** Problem **
Return the data below in full and exactly, except that the pictures are dropped.

** Collected data **
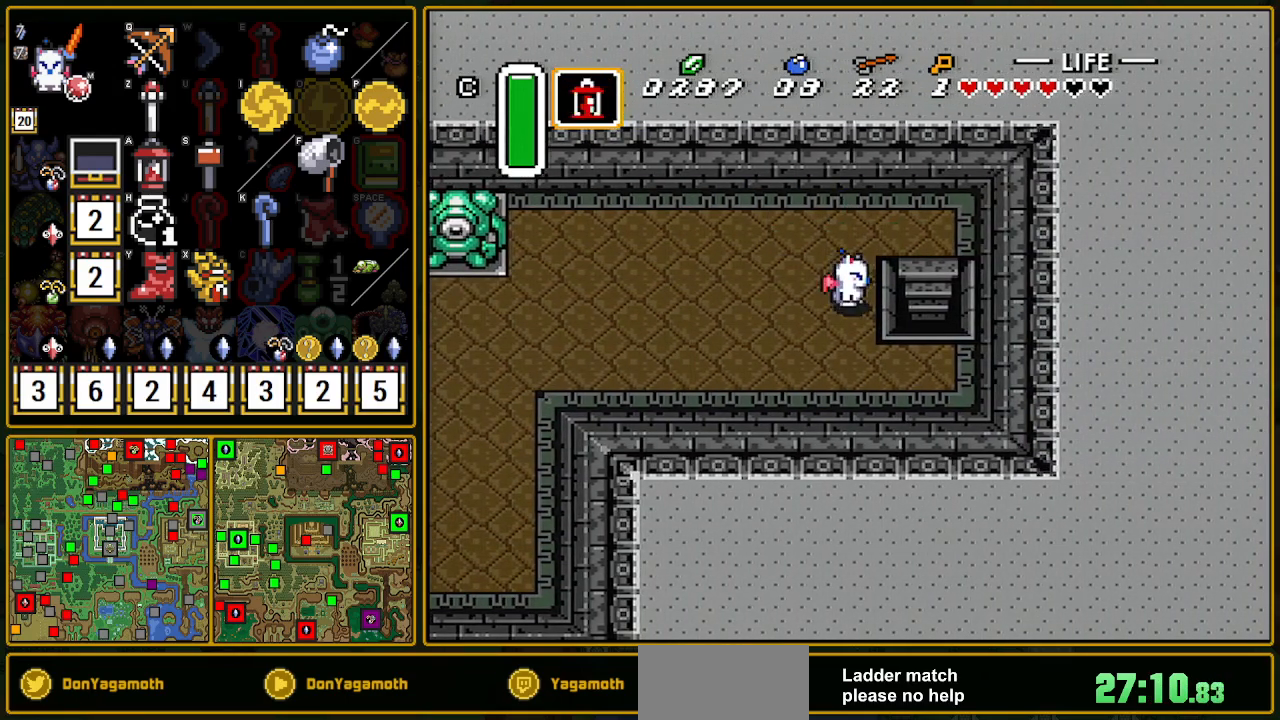
{"buttons": ["DPAD_RIGHT"], "events": [[17, "DPAD_UP", "down"], [33, "DPAD_LEFT", "down"], [83, "DPAD_LEFT", "up"], [117, "DPAD_RIGHT", "down"], [150, "DPAD_UP", "up"], [167, "R1", "down"], [317, "R1", "up"]]}
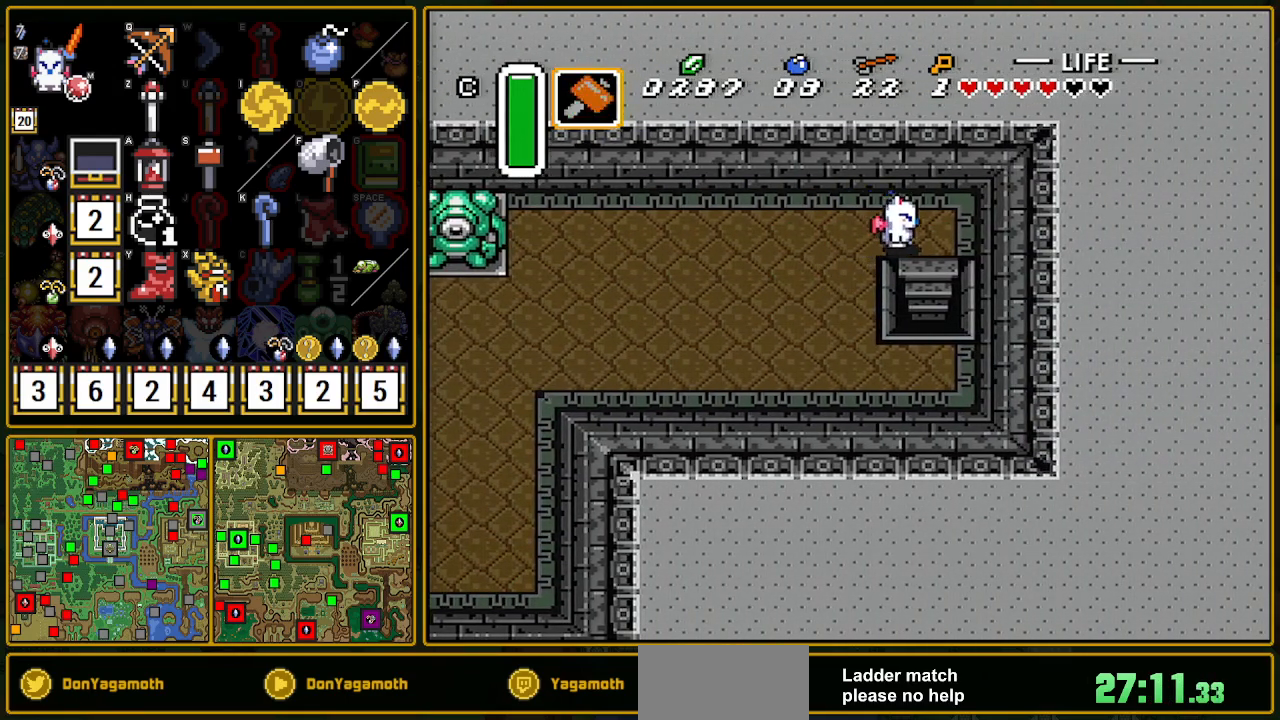
{"buttons": ["DPAD_DOWN"], "events": [[50, "DPAD_DOWN", "down"], [133, "DPAD_RIGHT", "up"]]}
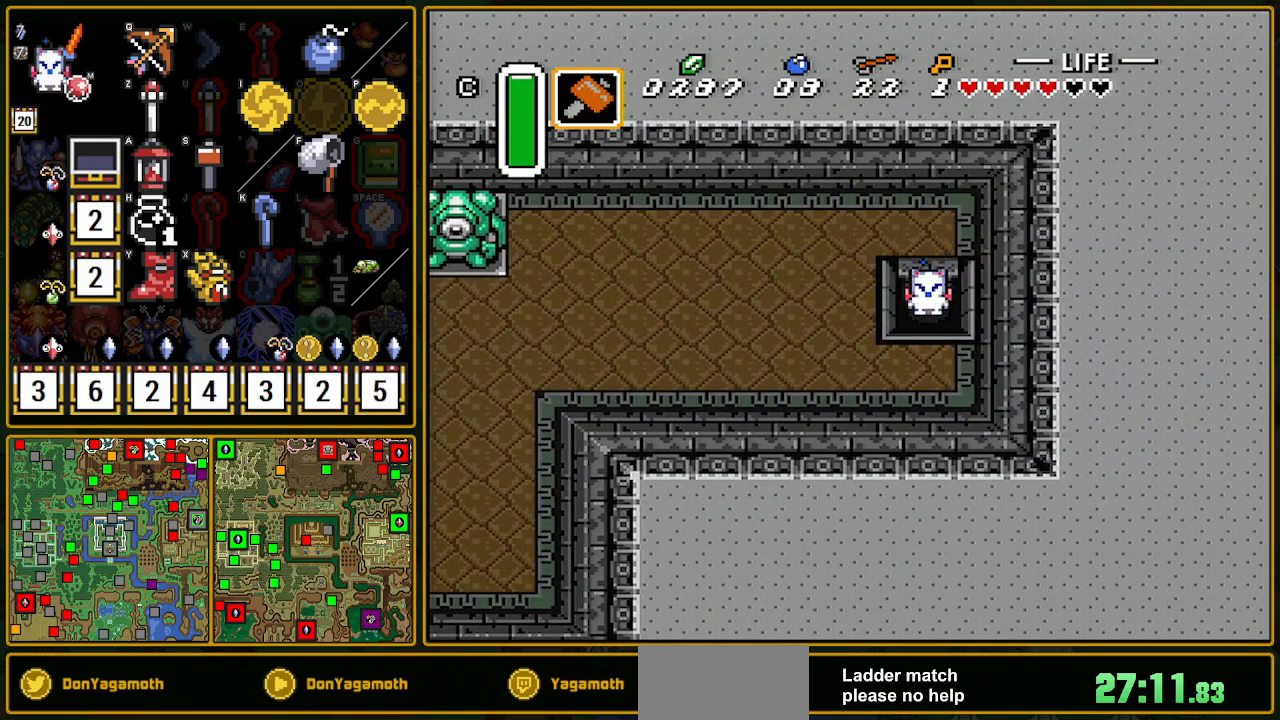
{"buttons": [], "events": [[333, "DPAD_DOWN", "up"]]}
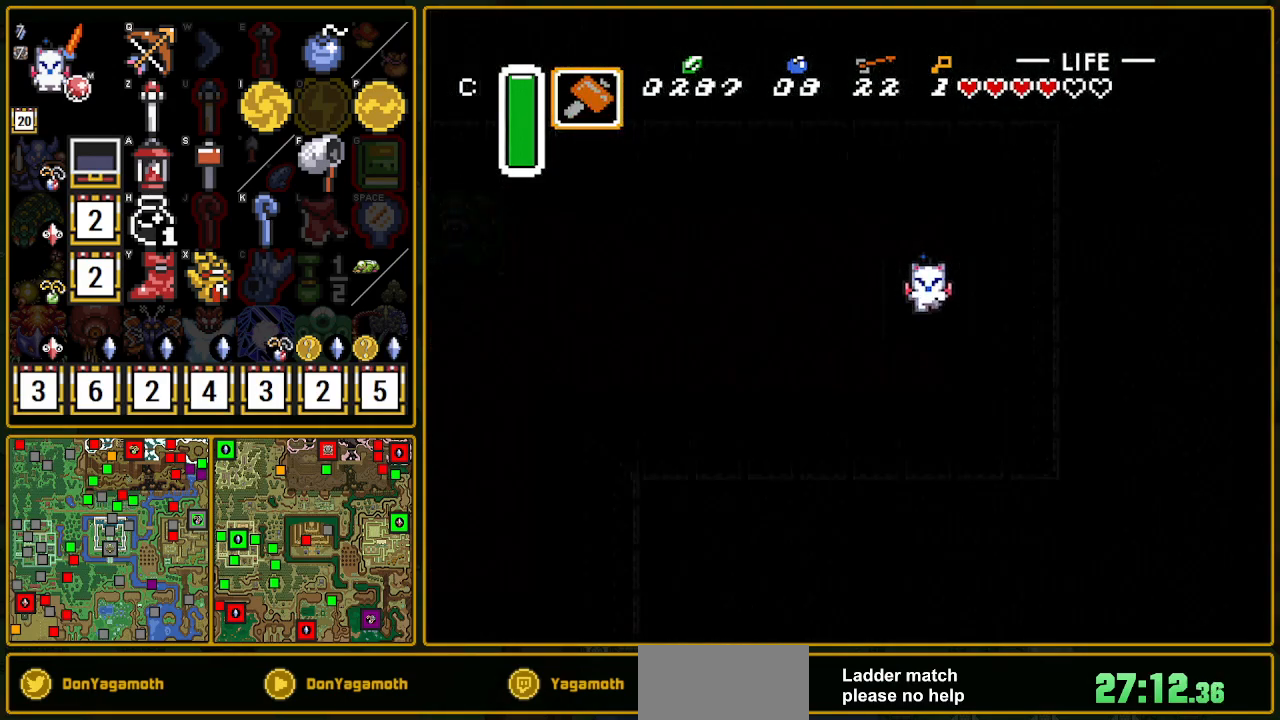
{"buttons": ["DPAD_DOWN", "DPAD_LEFT"], "events": [[417, "DPAD_DOWN", "down"], [417, "DPAD_LEFT", "down"]]}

** Your solution **
{"buttons": ["DPAD_RIGHT"], "events": [[17, "DPAD_UP", "down"], [33, "DPAD_LEFT", "down"], [83, "DPAD_LEFT", "up"], [117, "DPAD_RIGHT", "down"], [150, "DPAD_UP", "up"], [167, "R1", "down"], [317, "R1", "up"]]}
{"buttons": ["DPAD_DOWN"], "events": [[50, "DPAD_DOWN", "down"], [133, "DPAD_RIGHT", "up"]]}
{"buttons": [], "events": [[333, "DPAD_DOWN", "up"]]}
{"buttons": ["DPAD_DOWN", "DPAD_LEFT"], "events": [[417, "DPAD_DOWN", "down"], [417, "DPAD_LEFT", "down"]]}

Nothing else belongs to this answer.